**TEXT PASSAGE**
%%
The portion of supervision fees netted from general and administrative
expenses was $1.4 million for the first half of 2003 and $1.5 million for
the same 2002 period.


24





SWIFT ENERGY COMPANY
MANAGEMENT'S DISCUSSION AND ANALYSIS OF
FINANCIAL CONDITION AND RESULTS OF OPERATIONS-CONTINUED


Depreciation, depletion, and amortization of our assets, or DD&A,
increased $2.3 million, or 8%, in the first six months of 2003 from the
same 2002 period. Domestically, DD&A decreased $3.2 million due to
decreased production in the 2003 period, and higher reserve volumes that
were added primarily through our Lake Washington activities. In New
Zealand, our production increased in the first half of 2003 due primarily
to TAWN area production. Our DD&A rate per Mcfe of production was $1.17 in
the first half of 2003 and $1.13 in the same 2002 period, reflecting these
variations in per unit cost of reserves additions.

We recorded $0.4 million of accretion on our asset retirement
obligation in the first six months of 2003 associated with the adoption of
SFAS No. 143 implemented on January 1, 2003.
%%
**WORK TO COMPLETE**
a) Reproduce everything in the Swift Energy excerpt from "SWIFT ENERGY COMPANY" down to "of reserves additions.".
b) Translate this sentence from the Swift Energy excerpt into Spanish: "We recorded $0.4 million of accretion on our asset retirement obligation in the first six months of 2003 associated with the adoption of SFAS No. 143 implemented on January 1, 2003."
c) Continue the Swift Energy excerpt from its final sentence onward.

**COLLECTED MATERIAL**
%%
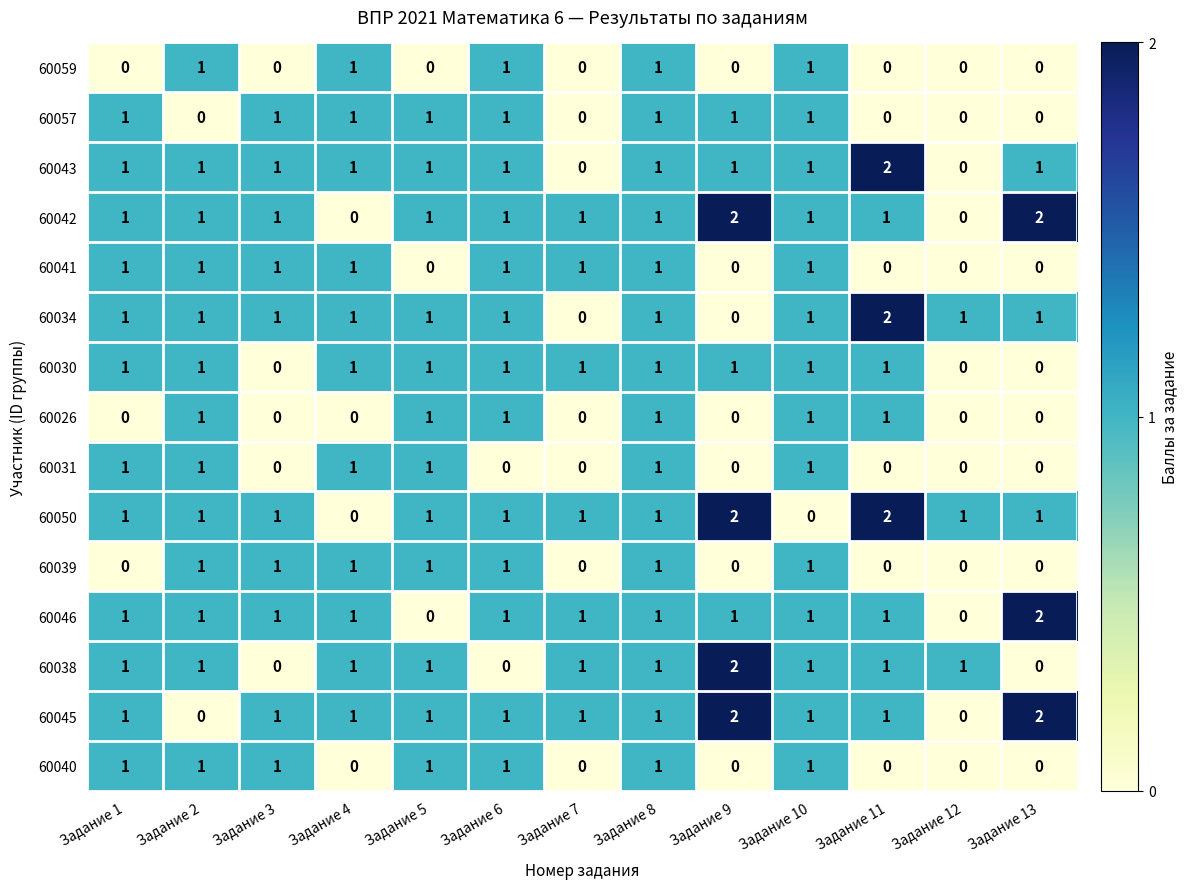

What is the sum of the 60046 values at Задание 13 and Задание 3?

3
%%
**RESPONSES BY TASK**
a)
SWIFT ENERGY COMPANY
MANAGEMENT'S DISCUSSION AND ANALYSIS OF
FINANCIAL CONDITION AND RESULTS OF OPERATIONS-CONTINUED


Depreciation, depletion, and amortization of our assets, or DD&A,
increased $2.3 million, or 8%, in the first six months of 2003 from the
same 2002 period. Domestically, DD&A decreased $3.2 million due to
decreased production in the 2003 period, and higher reserve volumes that
were added primarily through our Lake Washington activities. In New
Zealand, our production increased in the first half of 2003 due primarily
to TAWN area production. Our DD&A rate per Mcfe of production was $1.17 in
the first half of 2003 and $1.13 in the same 2002 period, reflecting these
variations in per unit cost of reserves additions.

b) Registramos 0,4 millones de dólares de acreción sobre nuestra obligación por retiro de activos en los primeros seis meses de 2003, asociada con la adopción de la SFAS n.º 143, implementada el 1 de enero de 2003.

c)
Our production costs per Mcfe produced increased $6.1 million in the
first six months of 2003, or 31%, and were $0.98 per Mcfe and $0.79 per
Mcfe in the first six months of 2003 and 2002, respectively. Due to the 55%
increase in production during the first six months of 2003, our New Zealand
operations contributed $3.5 million of the cost increase in the period.
Domestic severance taxes increased $3.0 million in the first six months of
2003, due to higher commodity prices. Additionally, our production costs
increased due to significant Lake Washington facility enhancements and
workovers performed in several other areas as well as scheduled plant
shutdowns for maintenance in New Zealand. The portion of supervision fees
netted from production costs was $1.0 million for the first six months of
both 2003 and 2002.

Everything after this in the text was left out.